An art critic’s journey through Upstate New York

The Hudson Valley’s blend of cultural and natural appeal helped a writer celebrate his mid-30s

View of the Hudson River and Catskills, from the Bell Tower at Olana, the painter Fredric Church's home in upstate New York Photo: Andy Wainwright, 2004

View of the Hudson River and Catskills, from the Bell Tower at Olana, the painter Fredric Church's home in upstate New York Photo: Andy Wainwright, 2004

In the Divine Comedy, Dante’s reaching middle age—then 35 years old—motivates his formative quest through the afterlife, from the infernal levels of Hell up to the celestial spheres of Heaven. For my 33rd birthday this past weekend, I undertook my own journey to find some artistic inspiration through Upstate New York’s heavenly vista.

My first stop was Round Top, a hamlet with a natural beauty equal to Dante’s Paradise, and Glen Falls House, a 130-year-old landmark hotel revamped by the poet Jonathan Picco and the nightclub owner Greg Brier. The hotel’s artist-in-residence Jeff Vaughan, who turned a tool shed into his studio where he makes work using objects in the surrounding property, told me he plans to transform the space into a gallery for local artists. Jeff first met Greg two decades ago in Miami, where he created light installations for local nightclubs.

Glen Falls House Courtesy of Glen Falls House. Photo: Jacob Pritchard

Saturday morning started with a trip Petronio Residency Center, a dancers’ retreat founded by the choreographer and dancer Stephen Petronio who walked me through the property’s miniature organic farm, Mr Frida’s, named after a macaw owned by the garden’s funder, the photographer Cindy Sherman. In fact, the master choreographer’s longstanding friendships with major artists helped him build the residency, with a rehearsal studio named after Anish Kapoor, who donated a sculpture to cover construction costs, and the entry gates named after the painter and long-time supporter Cecily Brown. I continued my odyssey with magnificent views of the Hudson River Valley framed by Moorish-style architecture at the Olana House Museum, which was designed by the architect Calvert Vaux in close consultation with its former owner, the painter Fredric Church, following a trip to the Middle East.

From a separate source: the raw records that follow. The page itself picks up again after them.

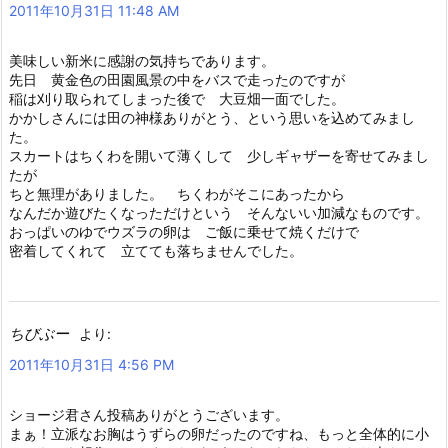
2011年10月31日 11:48 AM
美味しい新米に感謝の気持ちであります。
先日 黄金色の田園風景の中をバスで走ったのですが
稲は刈り取られてしまった後で 大豆畑一面でした。
かかしさんには田の神様ありがとう、という思いを込めてみまし
た。
スカートはちくわを開いて薄くして 少しギャザーを寄せてみまし
たが
ちと無理がありました。 ちくわがそこにあったから
なんだか遊びたくなっただけという そんないい加減なものです。
おっぱいのゆでウズラの卵は ご飯に乗せて焼くだけで
密着してくれて 立てても落ちませんでした。
ちびぶー
より:
2011年10月31日 4:56 PM
ショージ君さん投稿ありがとうございます。
まぁ！立派なお胸はうずらの卵だったのですね、もっと全体的に小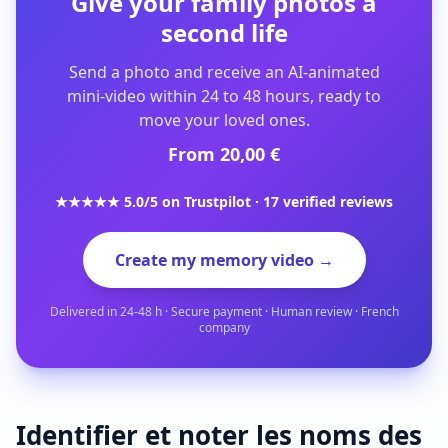
Give your family photos a
second life
Send a photo and receive an AI-animated
mini-video within 24 to 48 hours, ready to
move your loved ones.
From 20,00 €
★★★★★ 5.0/5 on Trustpilot · 17 verified reviews
Create my memory video →
Delivered in 24-48 h · Secure payment · Human review · French
company
Identifier et noter les noms des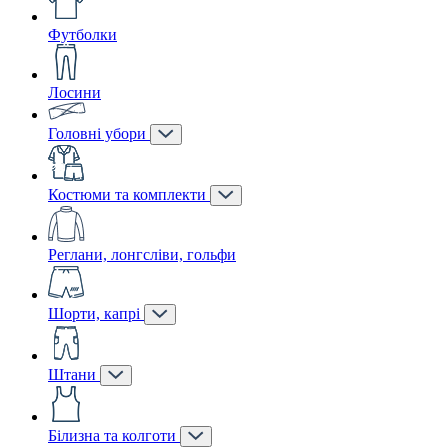
Футболки
Лосини
Головні убори
Костюми та комплекти
Реглани, лонгсліви, гольфи
Шорти, капрі
Штани
Білизна та колготи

Installation view of Renato Leotta's Notte di San Lorenzo, (New York City) at Magazzino Italian Art Foundation Photo: Alexa Hoyer

On Sunday, I journeyed south to Cold Springs’ Magazzino Italian Art Foundation to watch the 1960s comic film Divorzo all’Italiana (Divorce Italian Style), starring Marcello Mastroianni, as part of their Cinema in Piazza series. While there, I walked across Renato Leotta’s outdoor terracotta installation, Notte di San Lorenzo, originally made in the artist’s Sicilian garden, where lemons ripened and fell from their trees onto soft clay to create poetic traces of time’s passage across hundreds of tiles. Inside, talking with the curator Vittorio Calabrese about the subject of time amid the museum’s grand Arte Povera collection, he pointed to Adamo ed Eva (1962-87), one of Michelangelo Pistoletto’s well-known Mirror Paintings, which transposes representations of the biblical figures into modern day surroundings. Pistoletto’s models for his Mirror Paintings were often peers or friends, and an expert from the artist’s foundation, who came to Magazzino during the work’s installation, recognised his own buttocks in the otherwise anonymous Adam.

Returning to New York on a late-night train from Hudson during the final minutes of my birthday, thinking about the impossibly rapid flow of time, a line from Mastroianni’s film kept me hopeful: “Life starts at 40!”